8 Monday, 30 November 2009 23:36

Reggie has been the fault of all of the companies problems, from day one to present. He hired a great president to run the company about 20 years ago and he was run off becasue he couldn't get along with the ego maniac.


Take a look at the past NY Boat Shows and see how he presents the company. That says it all.
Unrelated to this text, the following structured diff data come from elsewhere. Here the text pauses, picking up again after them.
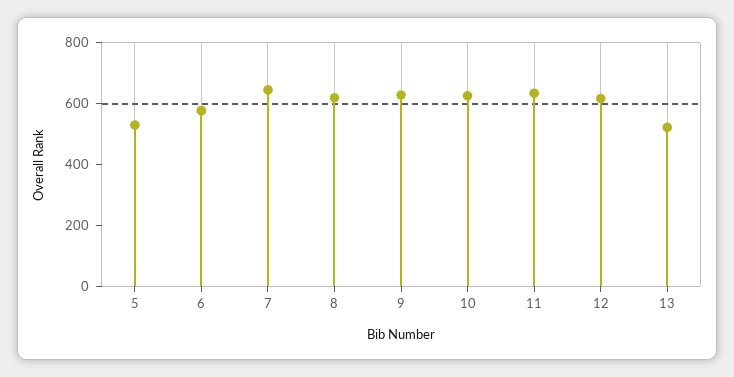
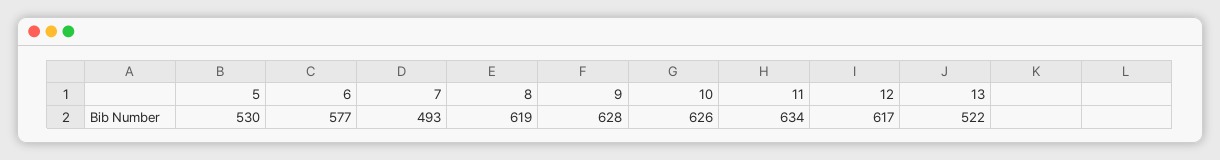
  {
    "5": 530,
    "6": 577,
-   "7": 650,
+   "7": 493,
    "8": 619,
    "9": 628,
    "10": 626,
    "11": 634,
    "12": 617,
    "13": 522
  }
7 Saturday, 28 November 2009 12:41
the really short sighted folks will be the ones who continue to extend credit to this guy...The olde "Marine industry two step" keeps everyone down by lowering the bar of professionalism for everyone.
6 Saturday, 28 November 2009 04:01
Reggie is the greatest boat builder of our time. God speed.
5 Thursday, 26 November 2009 02:40

260k divided by 12 months is $21,600.00 a month or roughly $5400.00 a week...I'd bet anyone on the assymbly line would take that anyday...did you know that Brunswick BBG average hourly pay is about $ 13.00hr times 40hrs is $540.00 a week....thats a long way away from $5400.00 a week...wow

4 Wednesday, 25 November 2009 19:36

I don't care what Reggie's salary is, you get what you get in the open market.  I just don't understand why you would hire someone to be President who has failed horribly at running a boat company.
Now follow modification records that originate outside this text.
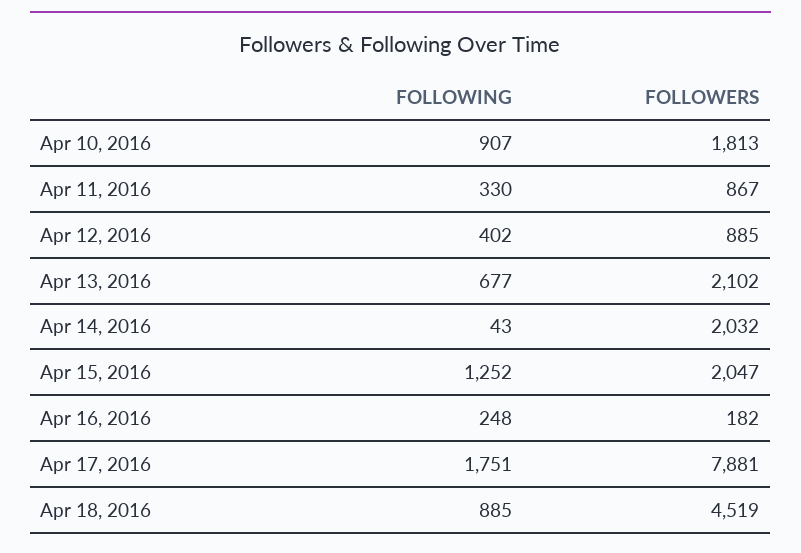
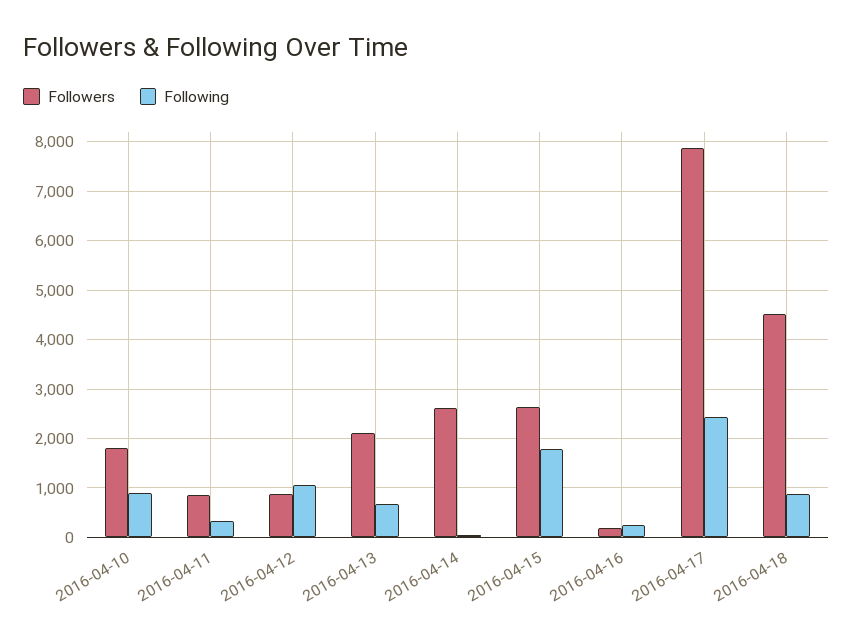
  {
    "FOLLOWING": {
      "Apr 10, 2016": 907,
      "Apr 11, 2016": 330,
-     "Apr 12, 2016": 402,
+     "Apr 12, 2016": 1000,
      "Apr 13, 2016": 677,
      "Apr 14, 2016": 43,
-     "Apr 15, 2016": 1252,
+     "Apr 15, 2016": 1800,
      "Apr 16, 2016": 248,
-     "Apr 17, 2016": 1751,
+     "Apr 17, 2016": 2400,
      "Apr 18, 2016": 885
    },
    "FOLLOWERS": {
      "Apr 10, 2016": 1813,
      "Apr 11, 2016": 867,
      "Apr 12, 2016": 885,
      "Apr 13, 2016": 2102,
-     "Apr 14, 2016": 2032,
+     "Apr 14, 2016": 2600,
-     "Apr 15, 2016": 2047,
+     "Apr 15, 2016": 2600,
      "Apr 16, 2016": 182,
      "Apr 17, 2016": 7881,
      "Apr 18, 2016": 4519
    }
  }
Also, doesn't another company own the note against Fountain, how can they not be in charge of who runs the company?


And speaking of entitlment, since when does being the founder give you lifetime rights at being the President. You took on debt, owe companies money and failed at running the company.  Sounds like a good reason to be kicked out to me.


 

3 Wednesday, 25 November 2009 18:44
Its amazing when things go bad how short people's memories are.  Yes, Reggie Fountain was in charge when the company went bankrupt, he was also the one that started the company to begin with.  Had it not been for Reggie sticking his neck out to start Fountain boats, there would not have been a company to go bankrupt.  A company that has employed many for many years.  As for his salary?  When are we going to get off the entitlement band wagon?  Just because one doesn't earn $260,000 per year doesn't mean Reggie should not.  Why don't these people who are complaining go out and start or buy a boat company?
2 Wednesday, 25 November 2009 16:08

agree till the last line...over 1/2 million in salaries...could make whole a few more people who have lost their $$ on this...Why put the fox back in charge of the henhouse??


Anymore the courts just have NO common sense or business sense, whether it is GM or Fountain... pay back 5-18 cents on the dollar, get a clean slate to keep doing the same thing for a few more years - just makes no sense?

1 Wednesday, 25 November 2009 14:17
Looks good until the last paragraph. Fountain to receive $260K SALARY??  Didn't he get them in this mess to start with?  If he cannot live on $100K a year (a lot more than I make!) he has no business trying to reorganize this company.  get someone in that can manage money.